Former all-conference performers Riddle and Stout had a hard time buying this. “You’re not getting rid of the throwing program — but you’re getting rid of your throwing coach?” Riddle said. “That’s a hard sell.”

‘It’s not about what we’re going to lose’

Utah has five throwers on the team, led by 2014 NCAA championship qualifier Aoife Hickey. Hickey and another senior will graduate out of the program this year. The Utes also have three sophomore throwers. According to Kepner, one athlete will stay. The other two are undecided.

Even with a decrease in scoring from the five throwing events — shot put, javelin, discus, weight and hammer throw — Kepner says the Utes look to fare better both in the Pac-12 and nationally.

At last year’s Pac-12 championships, the Utes finished 11th with 23 points. Utah scored seven points in the throw events.

“Arkansas won the women’s championship last year without throwers,” Kepner said about the Razorbacks winning the 2015 NCAA indoor title. “With 21 events in track and field, you have to pick and choose which areas you’re going to be competitive in.”

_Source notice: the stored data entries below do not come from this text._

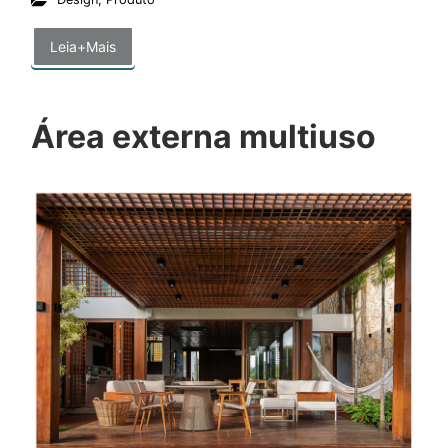
Leia+Mais
Área externa multiuso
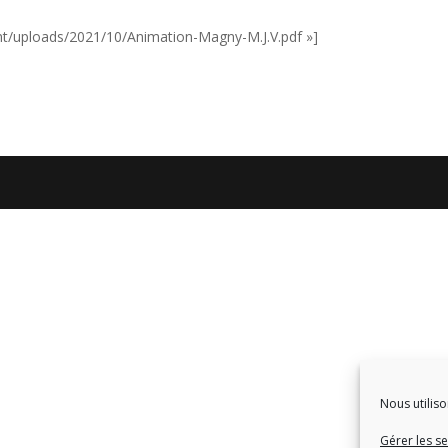
tent/uploads/2021/10/Animation-Magny-M.J.V.pdf »]
Nous utiliso
Gérer les se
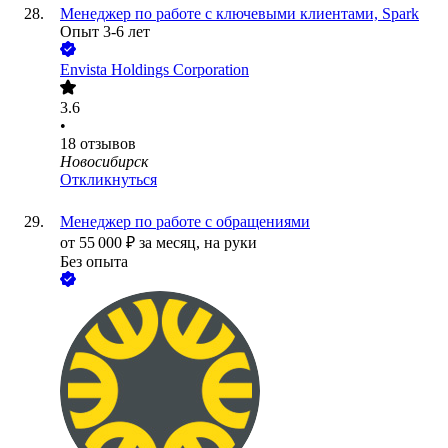
Менеджер по работе с ключевыми клиентами, Spark
Опыт 3-6 лет
Envista Holdings Corporation
3.6
•
18
отзывов
Новосибирск
Откликнуться
Менеджер по работе с обращениями
от
55 000
₽
за месяц,
на руки
Без опыта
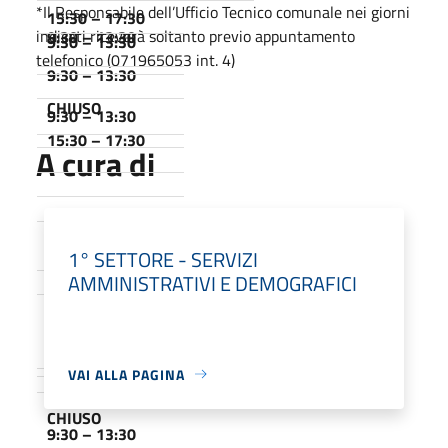
*Il Responsabile dell’Ufficio Tecnico comunale nei giorni
15:30 – 17:30
indicati riceverà soltanto previo appuntamento
9:30 – 13:30
9:30 – 13:30
telefonico (071965053 int. 4)
9:30 – 13:30
CHIUSO
9:30 – 13:30
15:30 – 17:30
A cura di
CHIUSO
9:30 – 13:30
1° SETTORE - SERVIZI
CHIUSO
AMMINISTRATIVI E DEMOGRAFICI
9:30 – 13:30
CHIUSO
VAI ALLA PAGINA
CHIUSO
9:30 – 13:30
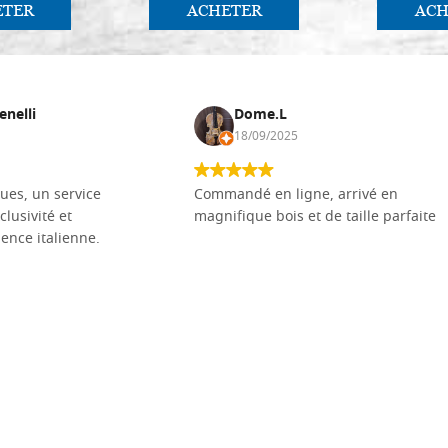
ETER
ACHETER
ACH
enelli
Dome.L
18/09/2025
ues, un service
Commandé en ligne, arrivé en
clusivité et
magnifique bois et de taille parfaite
llence italienne.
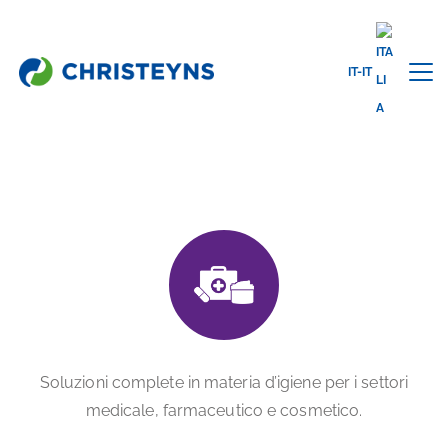
IT-IT
Home
Settori
Medical Care & Life Sciences
MEDICAL CARE & LIFE SCIENCES
Soluzioni complete in materia d’igiene per i settori
medicale, farmaceutico e cosmetico.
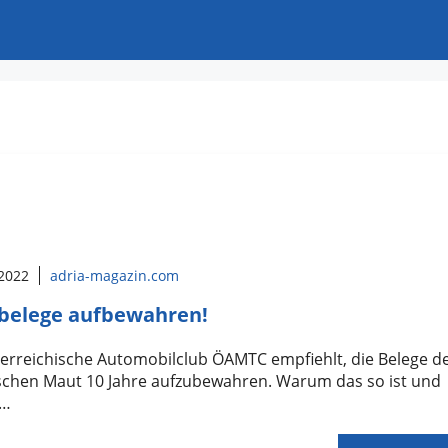
 2022
adria-magazin.com
belege aufbewahren!
erreichische Automobilclub ÖAMTC empfiehlt, die Belege d
ischen Maut 10 Jahre aufzubewahren. Warum das so ist und
 …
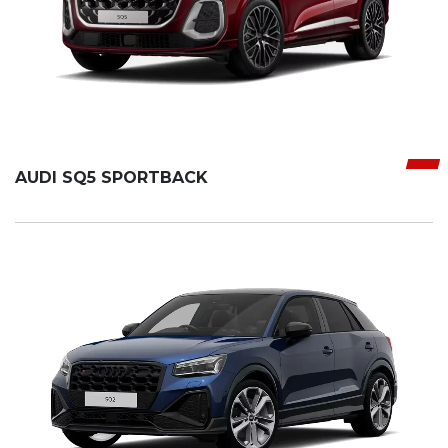
AUDI SQ5 SPORTBACK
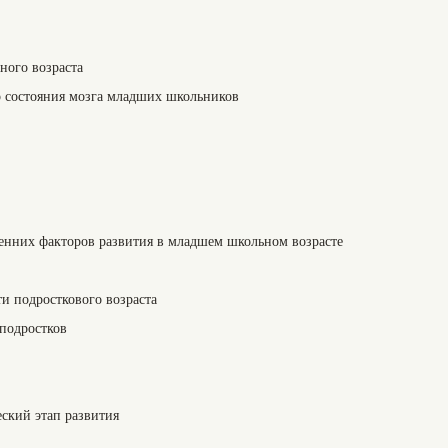
ного возраста
 состояния мозга младших школьников
енних факторов развития в младшем школьном возрасте
и подросткового возраста
подростков
еский этап развития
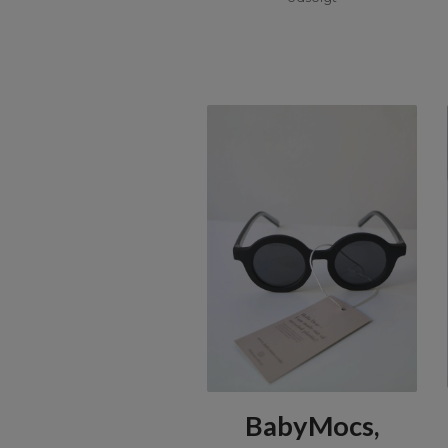
BabyMocs,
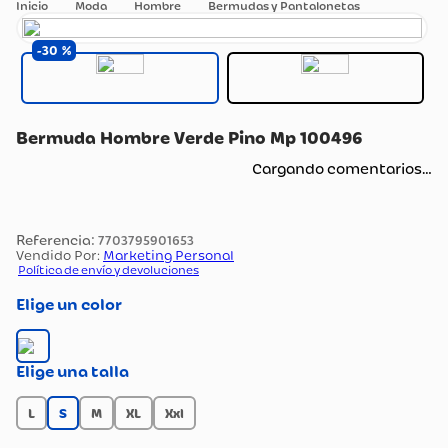
Moda
Hombre
Bermudas y Pantalonetas
30
Bermuda Hombre Verde Pino Mp 100496
Cargando comentarios…
:
7703795901653
Vendido Por:
Marketing Personal
Política de envío y devoluciones
color
talla
L
S
M
XL
Xxl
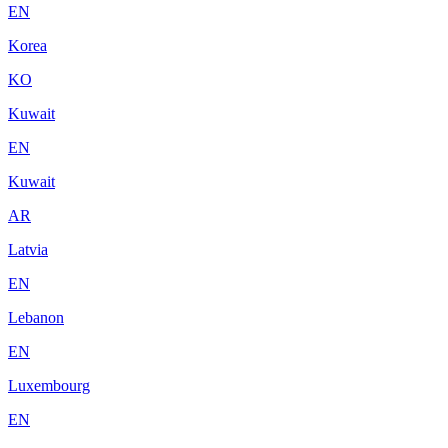
EN
Korea
KO
Kuwait
EN
Kuwait
AR
Latvia
EN
Lebanon
EN
Luxembourg
EN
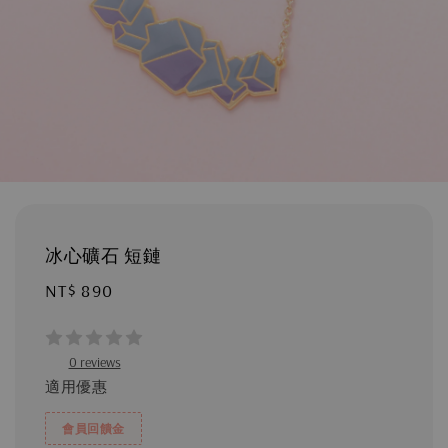
冰心礦石 短鏈
Regular
NT$ 890
price
0 reviews
適用優惠
會員回饋金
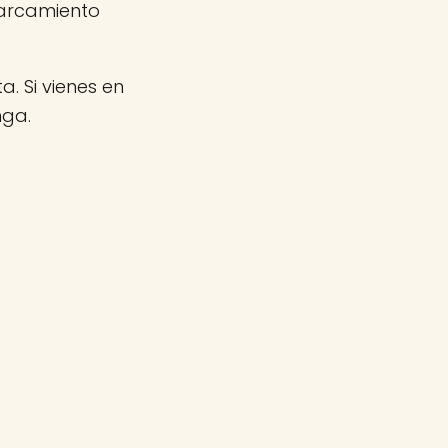
parcamiento
a. Si vienes en
nga.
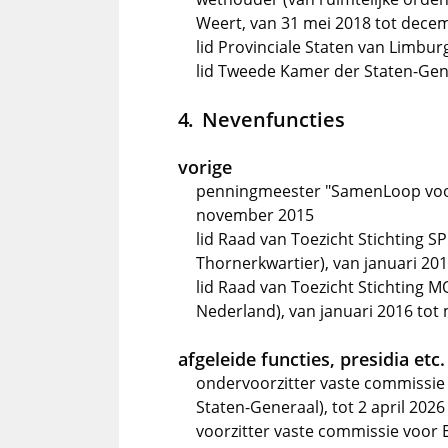
Weert, van 31 mei 2018 tot dece
lid Provinciale Staten van Limbu
lid Tweede Kamer der Staten-Gen
Nevenfuncties
vorige
penningmeester "SamenLoop voor
november 2015
lid Raad van Toezicht Stichting S
Thornerkwartier), van januari 20
lid Raad van Toezicht Stichting
Nederland), van januari 2016 tot
afgeleide functies, presidia etc.
ondervoorzitter vaste commissi
Staten-Generaal), tot 2 april 2026
voorzitter vaste commissie voor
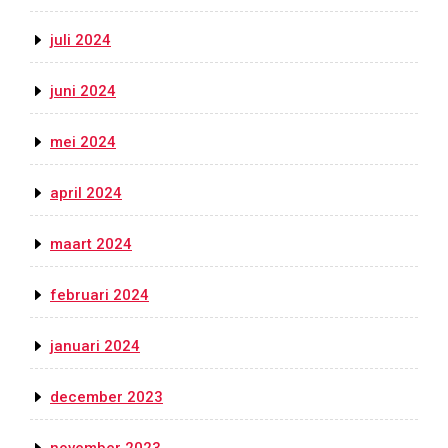
juli 2024
juni 2024
mei 2024
april 2024
maart 2024
februari 2024
januari 2024
december 2023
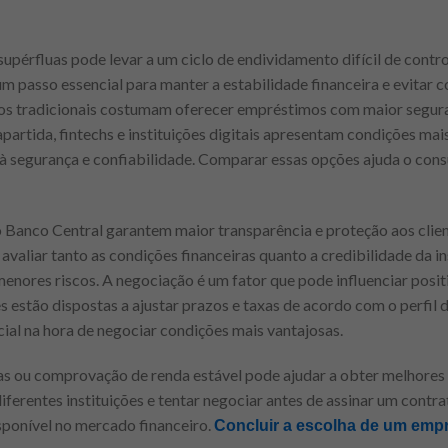
supérfluas pode levar a um ciclo de endividamento difícil de control
 passo essencial para manter a estabilidade financeira e evitar 
cos tradicionais costumam oferecer empréstimos com maior segur
artida, fintechs e instituições digitais apresentam condições mai
à segurança e confiabilidade. Comparar essas opções ajuda o cons
Banco Central garantem maior transparência e proteção aos clien
aliar tanto as condições financeiras quanto a credibilidade da in
enores riscos. A negociação é um fator que pode influenciar posi
 estão dispostas a ajustar prazos e taxas de acordo com o perfil 
cial na hora de negociar condições mais vantajosas.
as ou comprovação de renda estável pode ajudar a obter melhores
erentes instituições e tentar negociar antes de assinar um cont
sponível no mercado financeiro.
Concluir a escolha de um emp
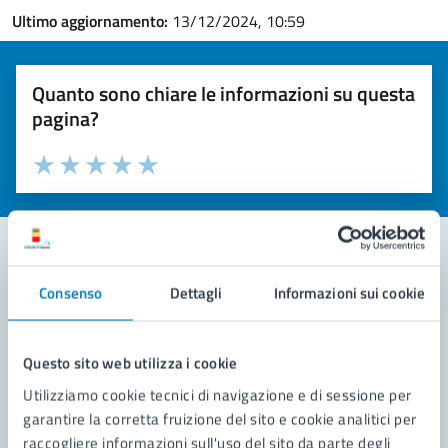
Ultimo aggiornamento:
13/12/2024, 10:59
Quanto sono chiare le informazioni su questa
pagina?
Valuta la chiarezza delle informazioni (da 1 a 5 stelle)
Seleziona il numero di stelle per valutare la chiarezza delle i
Valuta 1 stelle su 5
Valuta 2 stelle su 5
Valuta 3 stelle su 5
Valuta 4 stelle su 5
Valuta 5 stelle su 5
Consenso
Dettagli
Informazioni sui cookie
Contatta il comune
Leggi le domande frequenti
Questo sito web utilizza i cookie
Richiedi assistenza
Utilizziamo cookie tecnici di navigazione e di sessione per
garantire la corretta fruizione del sito e cookie analitici per
Prenota appuntamento
raccogliere informazioni sull'uso del sito da parte degli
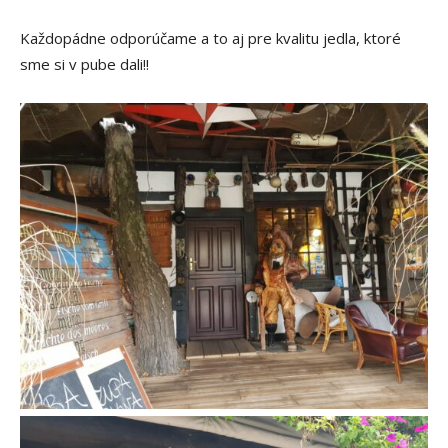
Každopádne odporúčame a to aj pre kvalitu jedla, ktoré
sme si v pube dali!!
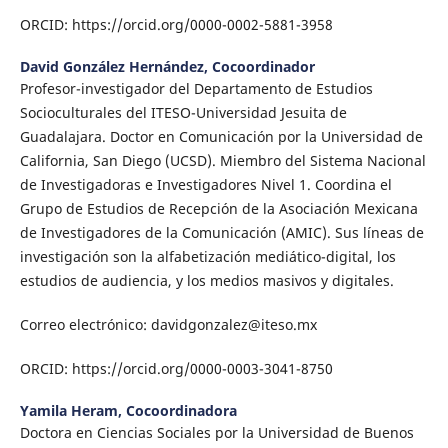
ORCID: https://orcid.org/0000-0002-5881-3958
David González Hernández,
Cocoordinador
Profesor-investigador del Departamento de Estudios
Socioculturales del ITESO-Universidad Jesuita de
Guadalajara. Doctor en Comunicación por la Universidad de
California, San Diego (UCSD). Miembro del Sistema Nacional
de Investigadoras e Investigadores Nivel 1. Coordina el
Grupo de Estudios de Recepción de la Asociación Mexicana
de Investigadores de la Comunicación (AMIC). Sus líneas de
investigación son la alfabetización mediático-digital, los
estudios de audiencia, y los medios masivos y digitales.
Correo electrónico: davidgonzalez@iteso.mx
ORCID: https://orcid.org/0000-0003-3041-8750
Yamila Heram,
Cocoordinadora
Doctora en Ciencias Sociales por la Universidad de Buenos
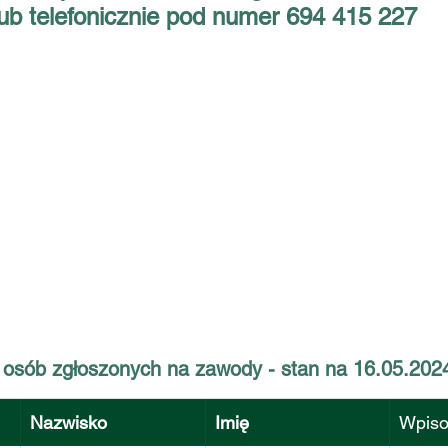
lub telefonicznie pod numer 694 415 227
a osób zgłoszonych na zawody - stan na 16.05.202
Nazwisko
Imię
Wpis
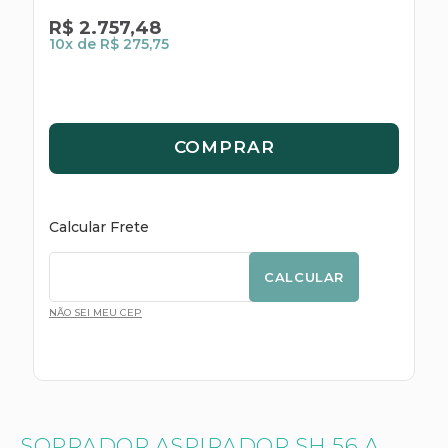
R$
2
.
757
,
48
10
x de
R$ 275,75
COMPRAR
Calcular Frete
CALCULAR
NÃO SEI MEU CEP
SOPRADOR ASPIRADOR SH 56 A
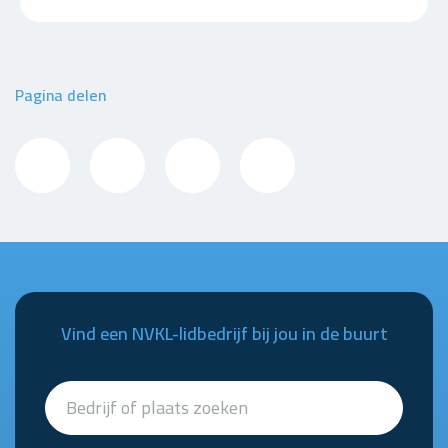
Pagina delen
Vind een NVKL-lidbedrijf bij jou in de buurt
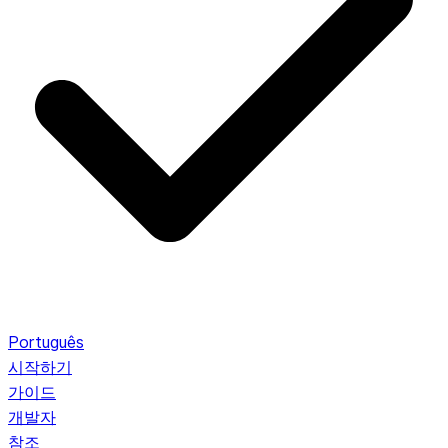
Português
시작하기
가이드
개발자
참조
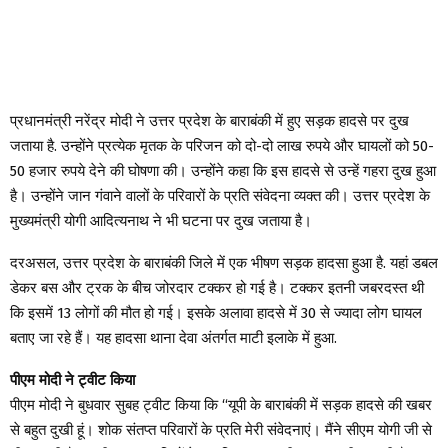
प्रधानमंत्री नरेंद्र मोदी ने उत्तर प्रदेश के बाराबंकी में हुए सड़क हादसे पर दुख
जताया है. उन्होंने प्रत्येक मृतक के परिजन को दो-दो लाख रुपये और घायलों को 50-
50 हजार रुपये देने की घोषणा की। उन्होंने कहा कि इस हादसे से उन्हें गहरा दुख हुआ
है। उन्होंने जान गंवाने वालों के परिवारों के प्रति संवेदना व्यक्त की। उत्तर प्रदेश के
मुख्यमंत्री योगी आदित्यनाथ ने भी घटना पर दुख जताया है।
दरअसल, उत्तर प्रदेश के बाराबंकी जिले में एक भीषण सड़क हादसा हुआ है. यहां डबल
डेकर बस और ट्रक के बीच जोरदार टक्कर हो गई है। टक्कर इतनी जबरदस्त थी
कि इसमें 13 लोगों की मौत हो गई। इसके अलावा हादसे में 30 से ज्यादा लोग घायल
बताए जा रहे हैं। यह हादसा थाना देवा अंतर्गत माटी इलाके में हुआ.
पीएम मोदी ने ट्वीट किया
पीएम मोदी ने बुधवार सुबह ट्वीट किया कि “यूपी के बाराबंकी में सड़क हादसे की खबर
से बहुत दुखी हूं। शोक संतप्त परिवारों के प्रति मेरी संवेदनाएं। मैंने सीएम योगी जी से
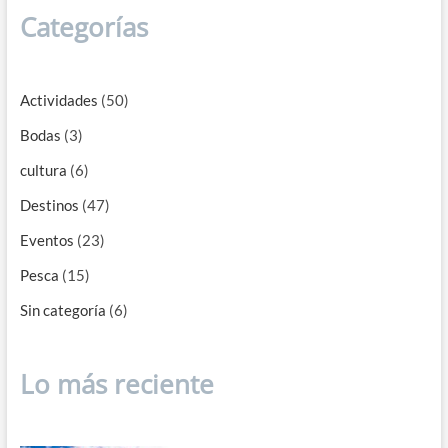
Pesca
Categorías
Actividades
(50)
Bodas
(3)
cultura
(6)
Destinos
(47)
Eventos
(23)
Pesca
(15)
Sin categoría
(6)
Lo más reciente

Added Brennan: “It’s not about what we’re going to lose by not having (Kuusela) here, it’s what we’re going to gain. We’re going to be more competitive in the distance (events), just as we’re going to be more competitive with the sprints.”

Stout said Kuusela’s impact on track and field performers extends beyond throwers.

“He had a way of connecting our entire team,” Stout said. “He was the throws coach but he had a way somehow of making sure we were all part of one big team. I guess he touched many of our runners and jumpers, which you wouldn’t expect from him being just the throws coach.”